彼と愛のレベル上げ
それから、何がもう少しなのかと問い詰めても素知らぬ顔。

しかもまるで聞いてもいない事まで聞いてきた。


「さて、明日は何をしましょうか?」


こうなったら、主任はもう絶対に教えてくれない。
今までも何度かチャレンジしてみたけど、一度だって口を割った事はない。

仕方なく主任のその問いかけに答える。


「じゃあ、主任のいつもの休日が見たいです」


私と一緒にいるときの主任は恥ずかしくなるぐらいに甘々か、意地悪なことを言うか。
どっちにしても困る私をニヤニヤして見てる。

仕事しているときの事を考えたら、どっちも信じがたいんだけど……
たまには普通の主任を眺めてみたいっていう私のワガママ。


「いつもの?そんなのつまらないだけですよ?」

「それでも、見たいんです」


つまらなくなんかない。
たとえば読書している主任をずっと見ていたい。
コーヒーを飲んでるのを見るだけでも見惚れるぐらいなんだから、それ以外ならもっと


「わかりました。

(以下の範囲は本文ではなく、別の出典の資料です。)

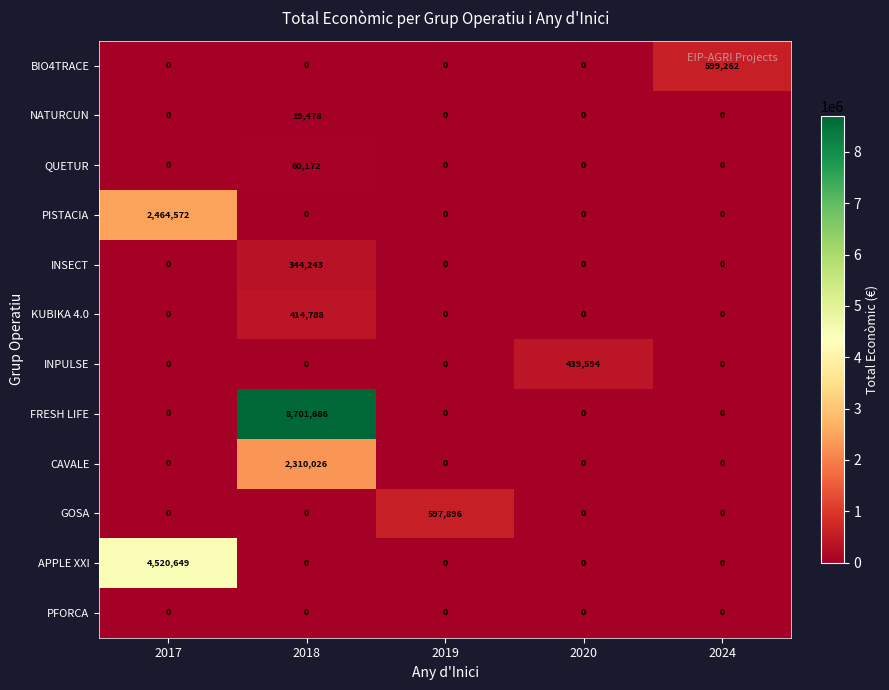

What is the maximum value shown in the chart?

8701686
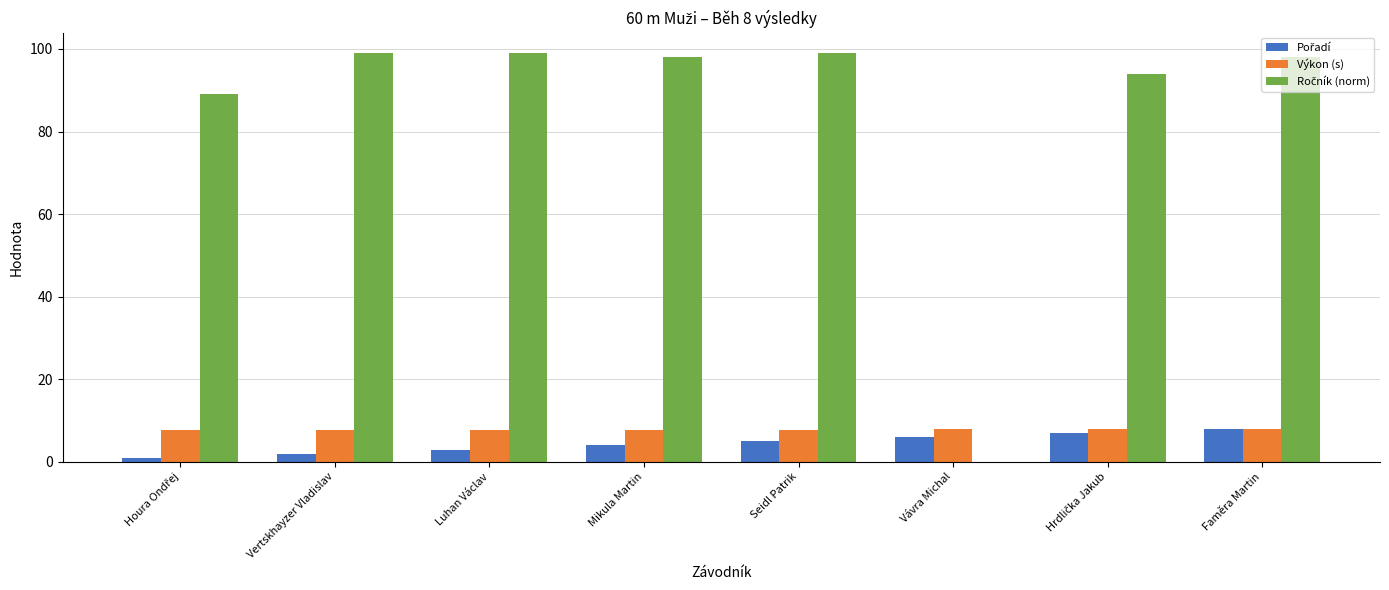

What is the total value across all series at Mikula Martin?

109.8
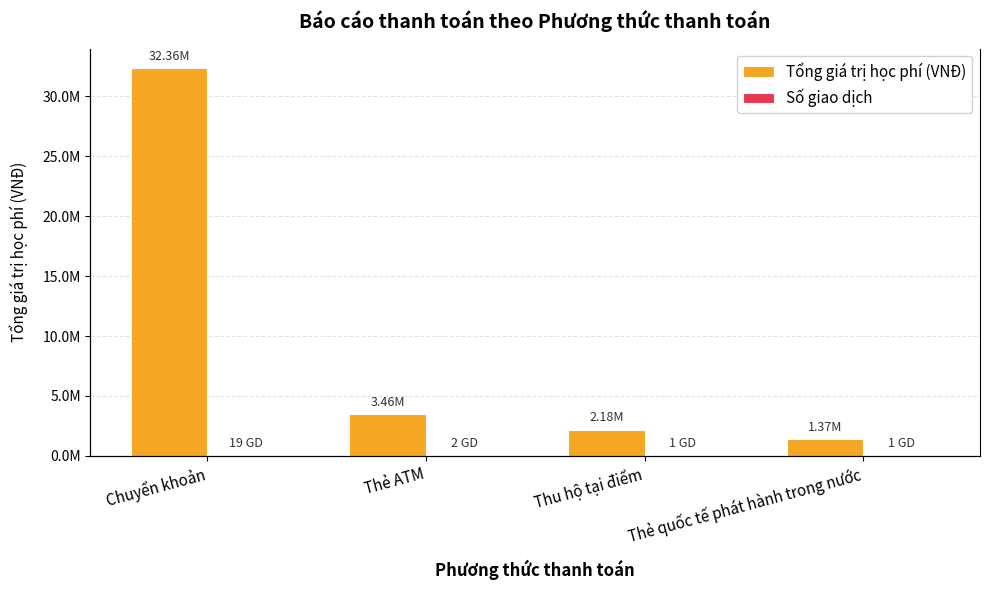

What is the maximum value for Số giao dịch?

19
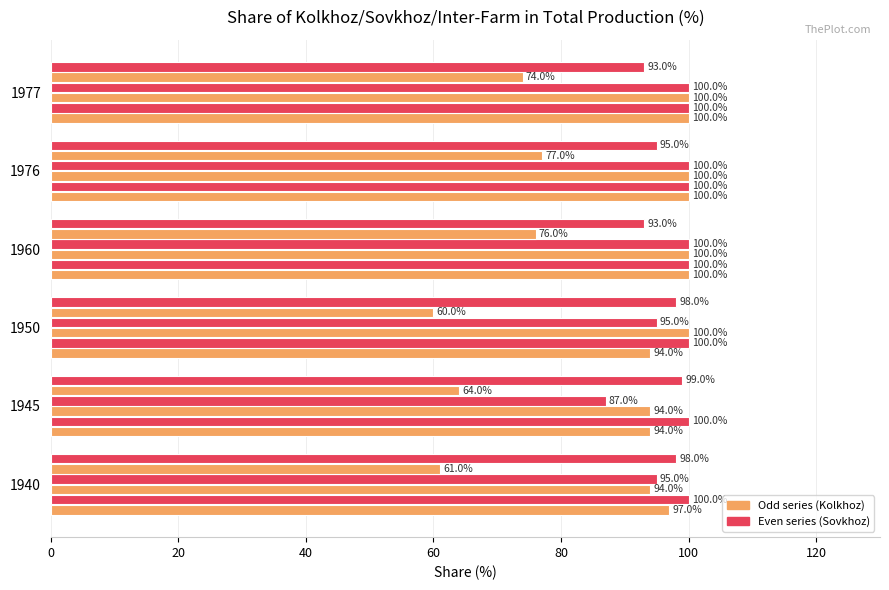

How many series are shown in this chart?

6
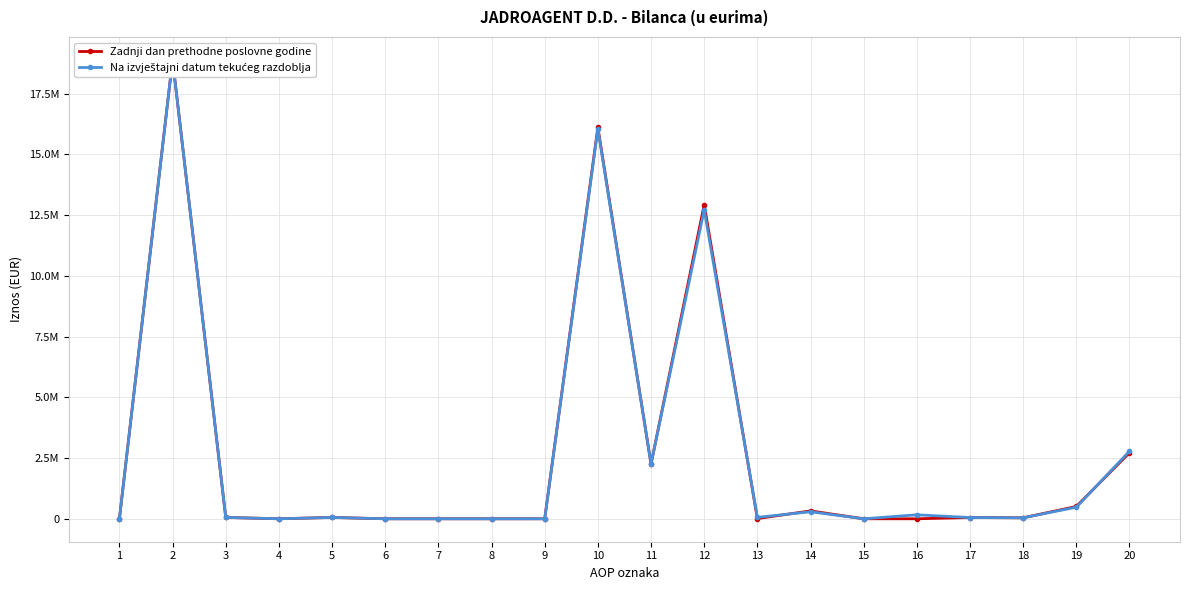

How many interior local valleys does the Na izvještajni datum tekućeg razdoblja series have?

5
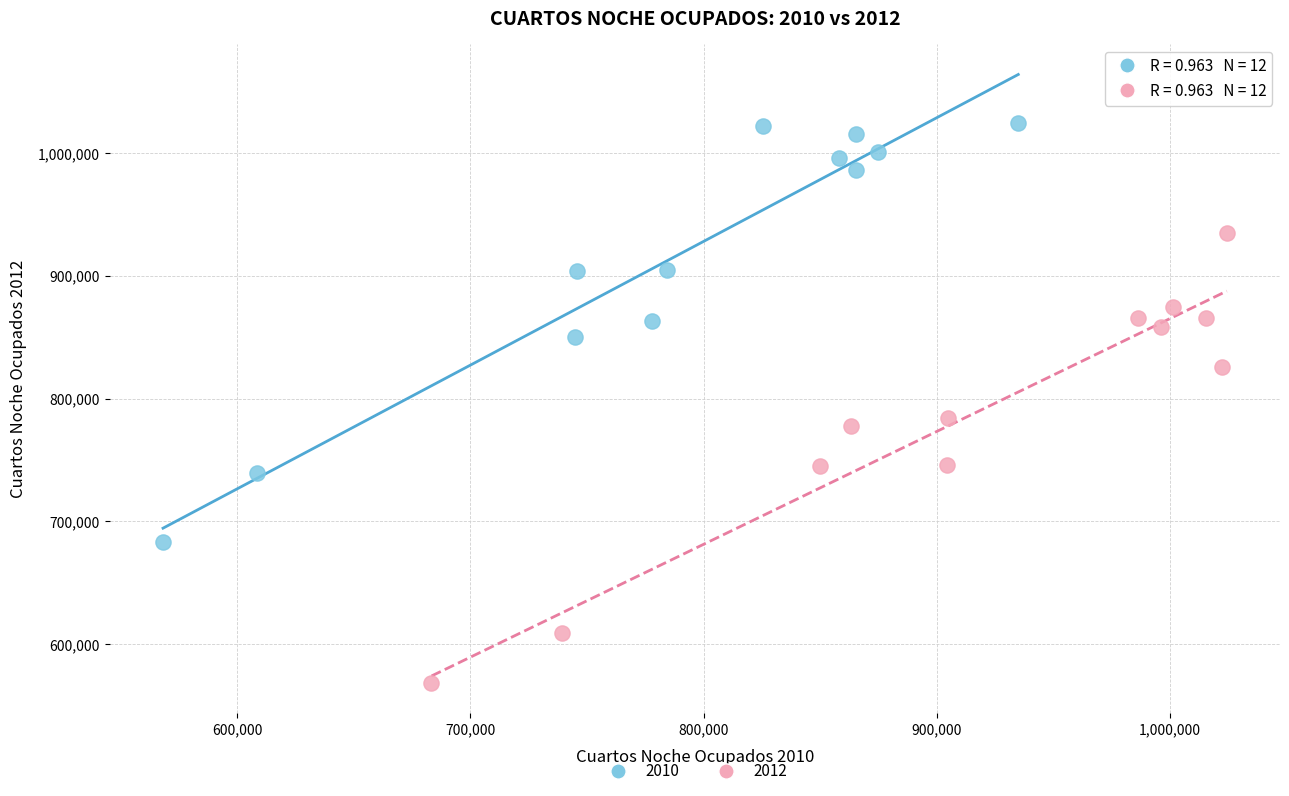

Which series reaches the maximum Y coordinate?

2010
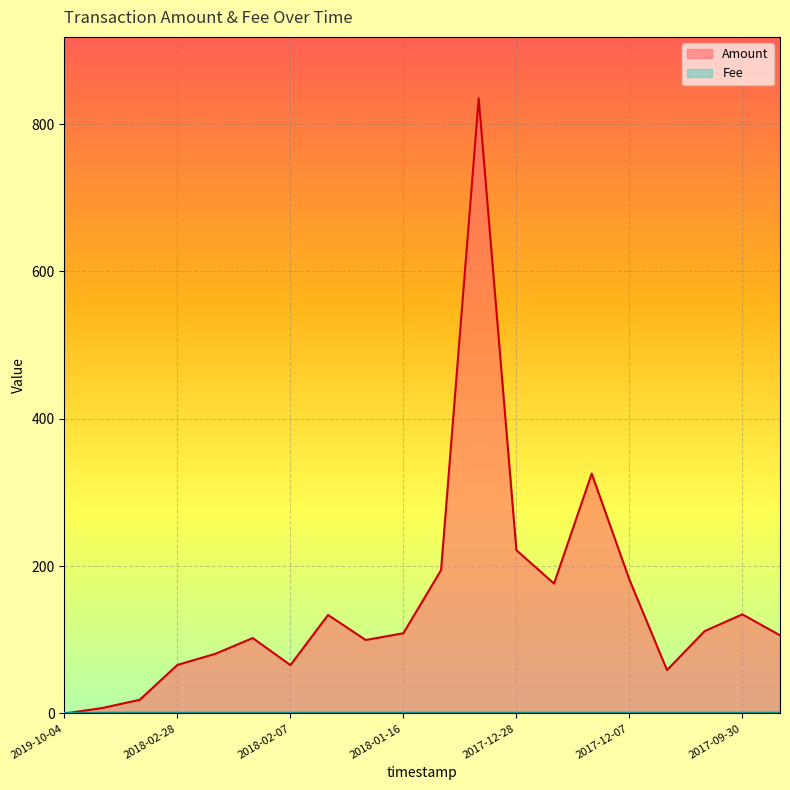

Count the number of data series in this chart.

2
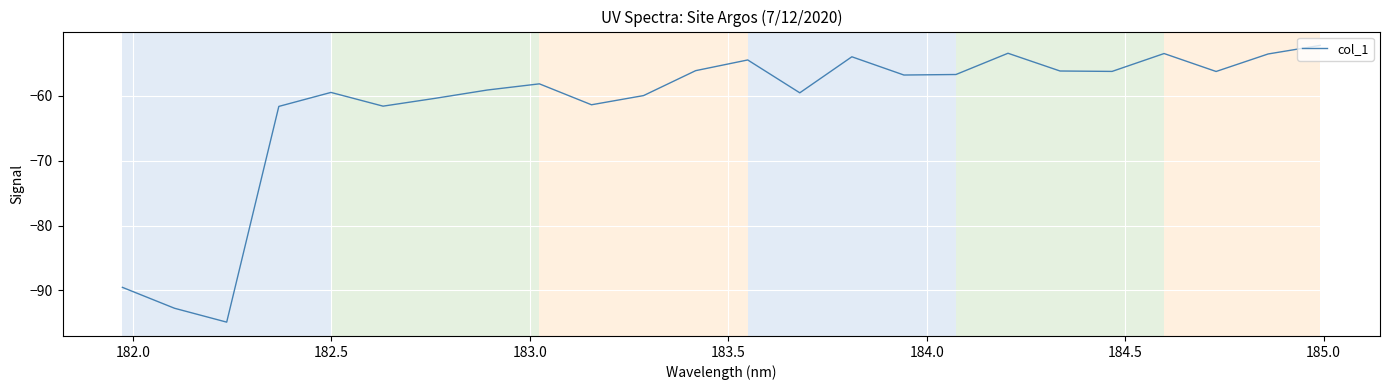

What is the smallest value displayed?

-94.9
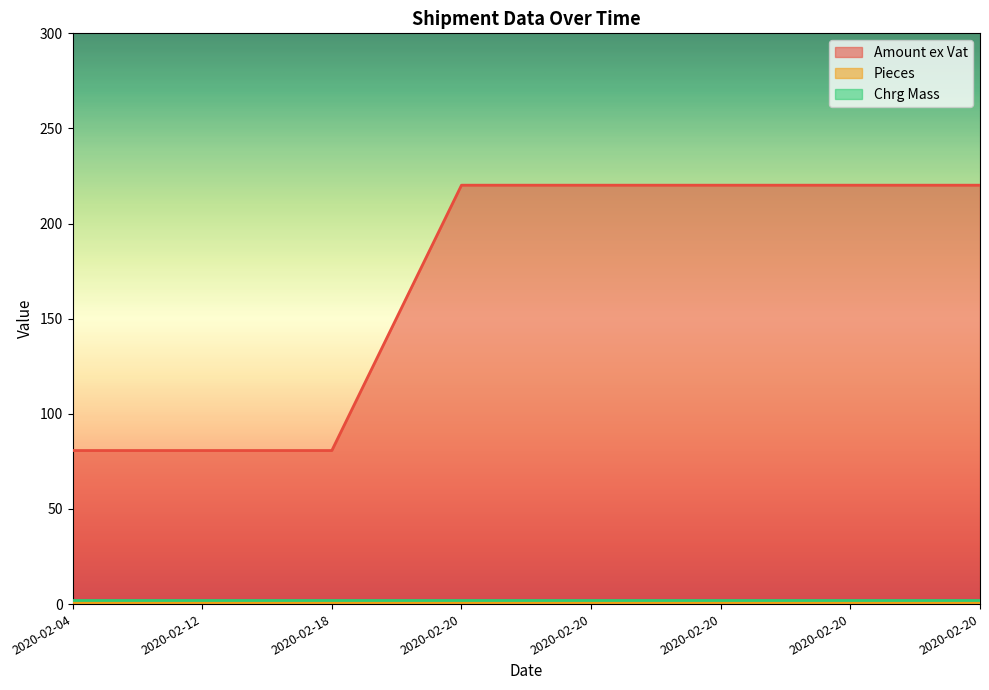

At which category is the sum across all series the highest?

2020-02-20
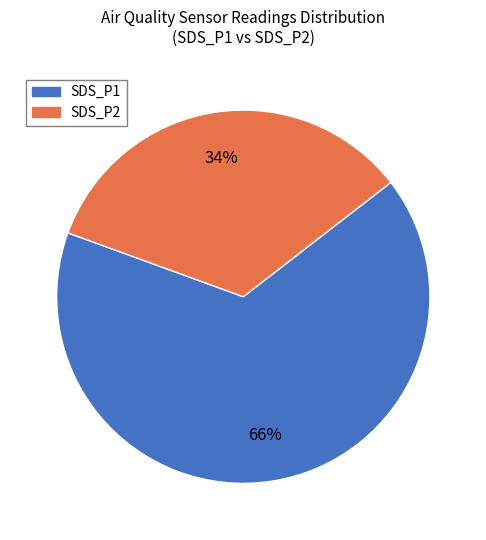

To the nearest percent, what percentage of the pie is SDS_P1?

66%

では夜は好きにしてもいいですよね?モモ?」


夜って言いました?
しかも主任なんか楽しそうだし、

でもね、夜は寝るものですよ?

でも、私のワガママを聞いてもらうのだから主任の言う事だって聞いてあげないといけない。


「…わかりました」

「それと、主任と呼ぶ時間はもう終わりです。次にそう呼んだら、わかってますね?モモ?」



ニヤリとした瞬間の主任の顔なんて見なかった。

いや、断じて見てない。

だって主任がそんな顔をした後は……


「モモがそれを望むなら別にそう呼んでもいいですけどね?」


ほら、なんだか楽しそう。


「いえっ、あのっ、ジュンさんってちゃんと呼びますからっ」


私は叫ぶようにして答えた。


アヤノさん、主任が手出ししないなんてことは絶対に無理みたいです……。